Does that still count?


He was Protestant.

I was Catholic.

We were a hundred sacraments apart.


The kiss was quick, a dry pinched peck.

I didn’t even have time to close my eyes

like the flawless girls in the Saturday movies


Later when I confessed

to my Catholic classmates

there was an audible gasp.


Startlingly, Mary Beth didn’t say:

You KISSED a boy!

She said, you kissed a PROTESANT


as if I had said

I kissed a blind goat

with leprosy.


Jerry grew up and moved away,

I grew weary of Catholic boys, apostles,

Catechism.

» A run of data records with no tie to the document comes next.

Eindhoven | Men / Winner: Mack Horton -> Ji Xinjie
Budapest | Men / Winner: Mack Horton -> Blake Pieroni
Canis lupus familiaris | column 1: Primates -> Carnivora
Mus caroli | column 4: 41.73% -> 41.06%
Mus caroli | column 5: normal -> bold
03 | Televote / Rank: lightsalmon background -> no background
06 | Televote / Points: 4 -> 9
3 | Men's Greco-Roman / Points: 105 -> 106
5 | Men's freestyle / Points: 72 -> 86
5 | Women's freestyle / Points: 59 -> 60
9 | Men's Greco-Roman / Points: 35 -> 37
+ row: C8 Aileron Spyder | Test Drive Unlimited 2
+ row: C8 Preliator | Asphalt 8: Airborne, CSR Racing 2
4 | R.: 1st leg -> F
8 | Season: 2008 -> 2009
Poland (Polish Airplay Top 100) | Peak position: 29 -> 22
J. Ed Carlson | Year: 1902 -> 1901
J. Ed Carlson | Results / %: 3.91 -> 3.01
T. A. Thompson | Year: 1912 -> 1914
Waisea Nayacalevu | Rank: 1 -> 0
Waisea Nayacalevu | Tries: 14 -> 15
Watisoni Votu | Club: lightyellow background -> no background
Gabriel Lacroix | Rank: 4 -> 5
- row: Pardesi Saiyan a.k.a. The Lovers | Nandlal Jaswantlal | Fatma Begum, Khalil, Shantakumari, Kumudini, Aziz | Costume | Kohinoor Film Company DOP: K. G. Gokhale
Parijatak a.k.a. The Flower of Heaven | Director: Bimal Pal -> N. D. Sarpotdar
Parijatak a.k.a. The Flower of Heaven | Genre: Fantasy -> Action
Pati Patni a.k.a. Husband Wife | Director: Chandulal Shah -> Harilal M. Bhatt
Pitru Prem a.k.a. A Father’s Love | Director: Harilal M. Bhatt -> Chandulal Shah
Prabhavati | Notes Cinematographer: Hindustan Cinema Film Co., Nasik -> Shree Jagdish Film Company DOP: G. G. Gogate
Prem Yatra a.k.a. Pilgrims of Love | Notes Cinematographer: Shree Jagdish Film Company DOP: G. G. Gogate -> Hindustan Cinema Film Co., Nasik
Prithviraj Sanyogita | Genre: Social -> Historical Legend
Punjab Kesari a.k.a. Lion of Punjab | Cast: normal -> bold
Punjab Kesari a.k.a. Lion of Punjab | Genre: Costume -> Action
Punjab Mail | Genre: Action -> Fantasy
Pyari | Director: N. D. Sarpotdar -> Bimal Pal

Catechism.  Catechism.


Maybe that’s why I married a Hindu.

And the first time I kissed my husband-to-be

it was fierce and long and wet


and I thought

Hare Krishna!

Hare Ram!


Gail Ghai

Gail Ghai is a graduate of the University of Alberta and a Fellow in Writing from the University of Pittsburgh. Her poetry has appeared in literary journals including The Malahat Review, Jama, the Yearbook of American Poetry and The Delhi-London Quarterly. Awards include a Pushcart Prize nomination and a Henry C. Frick scholarship for creative teaching. She is the author of three chapbooks of poetry as well as an art/writing poster entitled, “Painted Words. Ghai works as an ESL instructor for the Pittsburgh Pirates in Bradenton, FL and also serves as the moderator of the Ringling Poets in Sarasota, FL.